East Africa: Extended Families with Many Rights

By Smith, Garry D. | Entrepreneurship: Theory and Practice, November 2009 | Go to article overview

East Africa: Extended Families with Many Rights


Smith, Garry D., Entrepreneurship: Theory and Practice


The study by Khavul, Bruton, and Wood was an attempt to shed light on informal family businesses in East Africa, a group seldom studied. By applying the tenets of grounded theory the authors were able to successfully provide some insight into family business in this region. This commentary provides insight into the research by discussing the findings in light of the three-dimensional model of family business and attempts to limit agency costs based on cultural-based rights of the extended family. Also discussed here is a finding that may indicate a gender-related issue in opportunity identification and exploitation.

Introduction

Khavul, Bruton, and Wood (2009), in their paper "Informal Family Business in Africa," use grounded theory, a small sample, and a case study approach to study the formation and operation of informal businesses in Kenya and Uganda. As one of the first studies of very small family businesses in Africa the research provides insights that might otherwise be missed on micro business operations and family firms in less developed countries. The nuances of the methodology and the findings deserve careful consideration, especially if one contemplates doing research outside of North America and Western Europe.

This commentary extends Khavul et al.'s study by discussing its results in the context of two theoretical frameworks that have received much consideration in family-business research. It also offers an alternative explanation for another finding of the study that is not considered in the article. In each of these three areas the implications of Khavul et al.'s findings will be discussed along with some suggestions for additional research. Before beginning the discussion on the theories a brief review of some salient parts of the culture in Kenya and Uganda is needed.

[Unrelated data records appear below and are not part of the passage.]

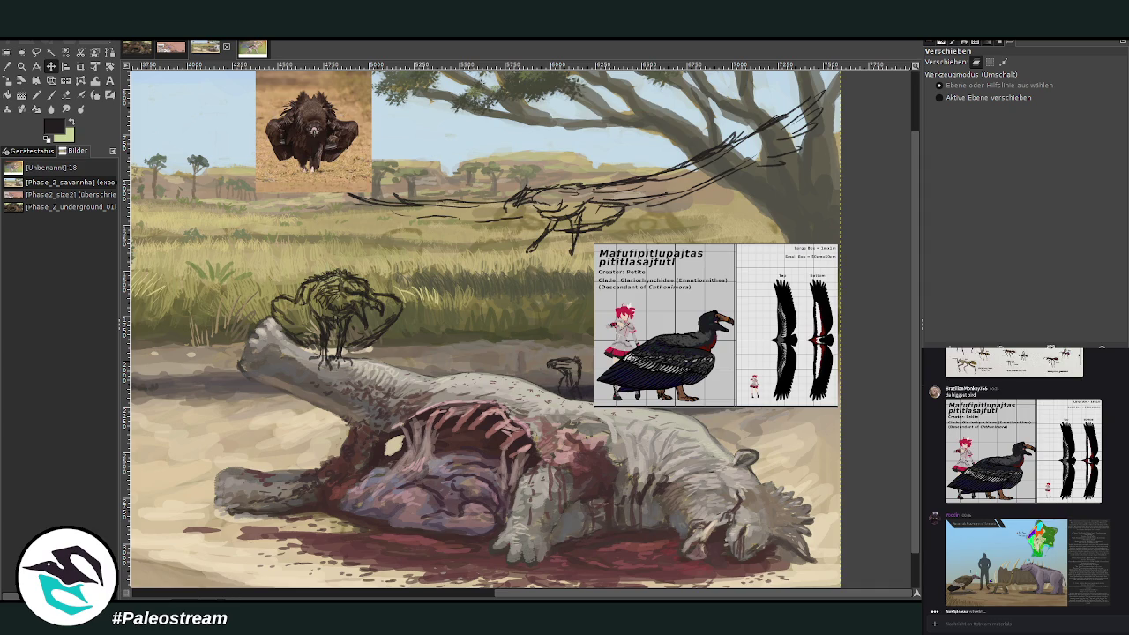
Step: Select the Zoom tool to zoom into the flying bird sketch
{"action": "left_click", "coordinate": [21, 67]}
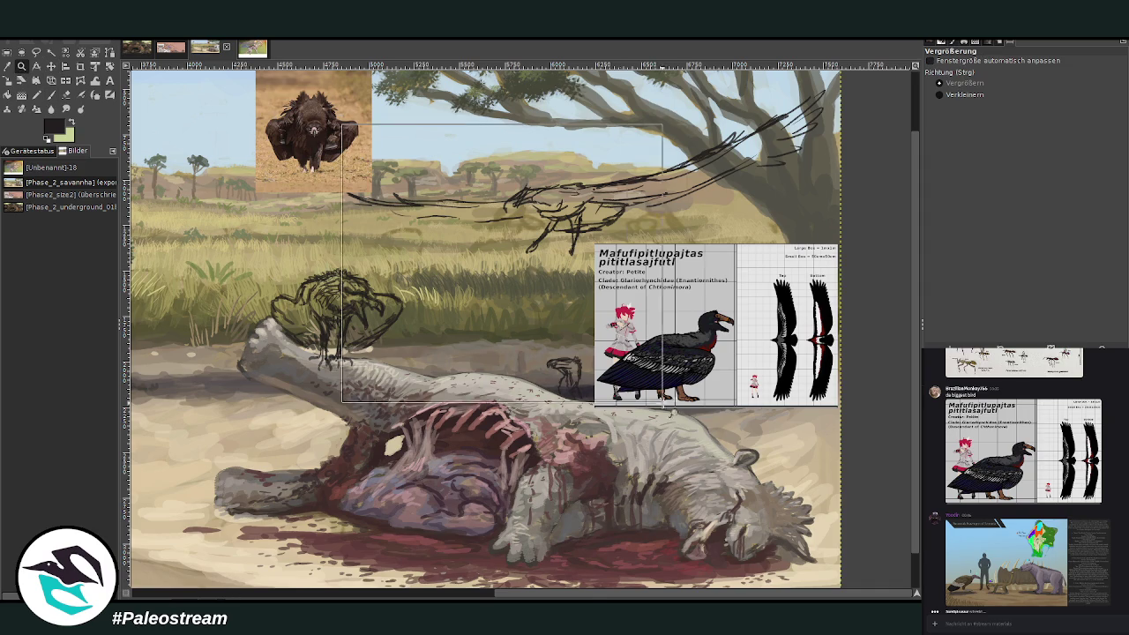
Step: Sketch the flying bird's leg, toes and claws, and darken its belly and back lines
{"action": "left_click_drag", "start_coordinate": [343, 128], "coordinate": [692, 446]}
{"action": "key", "text": "p"}
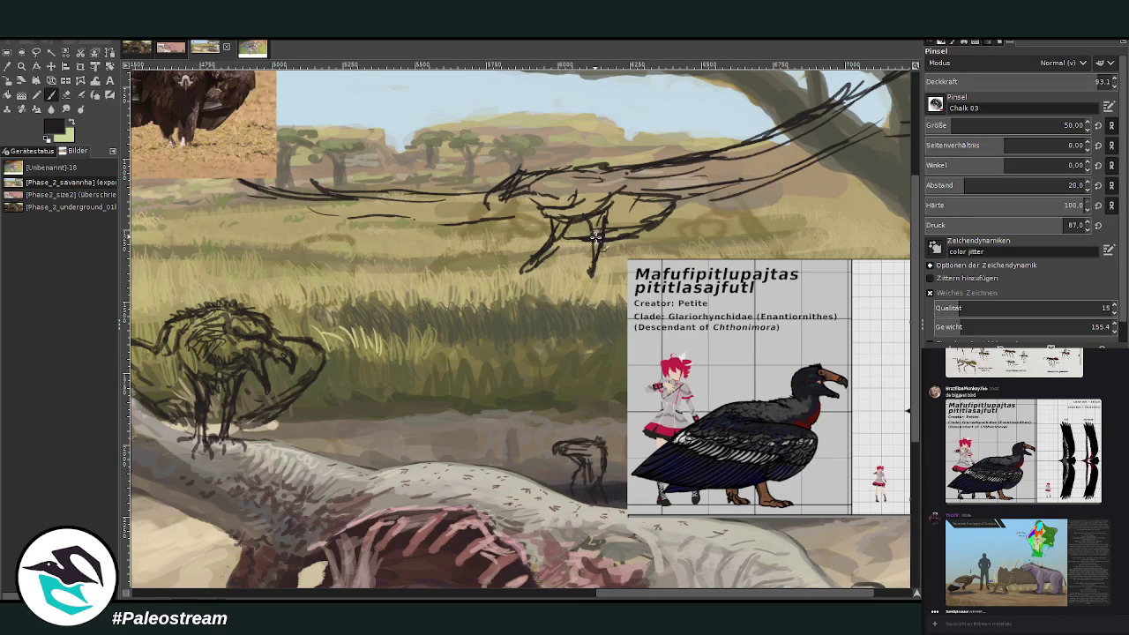
{"action": "mouse_move", "coordinate": [543, 211]}
{"action": "left_mouse_down"}
{"action": "mouse_move", "coordinate": [557, 244]}
{"action": "mouse_move", "coordinate": [504, 274]}
{"action": "left_mouse_up"}
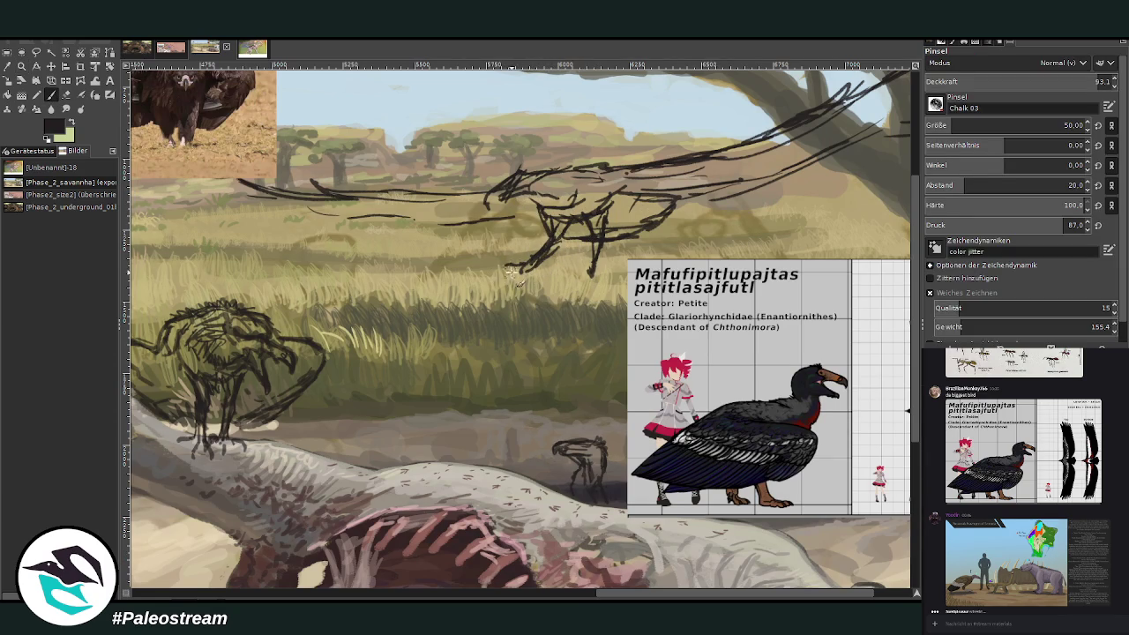
{"action": "left_click_drag", "start_coordinate": [582, 266], "coordinate": [607, 291]}
{"action": "left_click_drag", "start_coordinate": [563, 205], "coordinate": [611, 224]}
{"action": "mouse_move", "coordinate": [731, 597]}
{"action": "left_mouse_down"}
{"action": "mouse_move", "coordinate": [769, 597]}
{"action": "mouse_move", "coordinate": [708, 595]}
{"action": "left_mouse_up"}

Cultural Aspects of Owning a Business in East Africa

Many researchers have called for family-business research to be conducted in different contexts than those in North America and Western Europe (Zahra, 2007). Certainly East Africa offers a strikingly different context. To begin, the family in East Africa is defined differently. Distant relatives in East Africa are treated more like siblings are treated in North America and Western Europe. When this is combined with the large number of children per parent, kin who are treated as siblings may number into the hundreds. The definition of family stretches the boundaries of Western definitions.

Beyond the extended size of families in East Africa there are additional "rights" of family membership. While these are discussed in the paper, it takes reflection to grasp their significance. For instance, a cousin can ask for a job, money, or other resources and expect to get them in the East African culture. A fourth cousin whom the family does not really know can show up at a business and say, "You have ten goats and I have none. I would like one of your goats." Cultural norms would indicate that the business owner share his goats. In Western culture this would be akin to the owners of a trucking firm giving a truck to a cousin simply because he asked for it. In most Western-style family-owned businesses the moocher cousin would likely be shunned and all the relatives warned to avoid him. This cultural difference is central to understanding the paper.

Added to the size of the family and the expected largesse toward family members is the inheritance system. Women cannot inherit property. At the death of a man, any male relative can claim the property of that individual. If a husband and wife start a business and the husband dies leaving three small children, his adult fourth cousin has more right to the business than the widow and children. Think of this in Western terms. Suppose a husband and wife start and operate a successful restaurant and the husband dies. Further, suppose that a cousin of the husband that is virtually unknown to the wife attends the funeral and says to her, "Give me the keys to my restaurant and don't come back.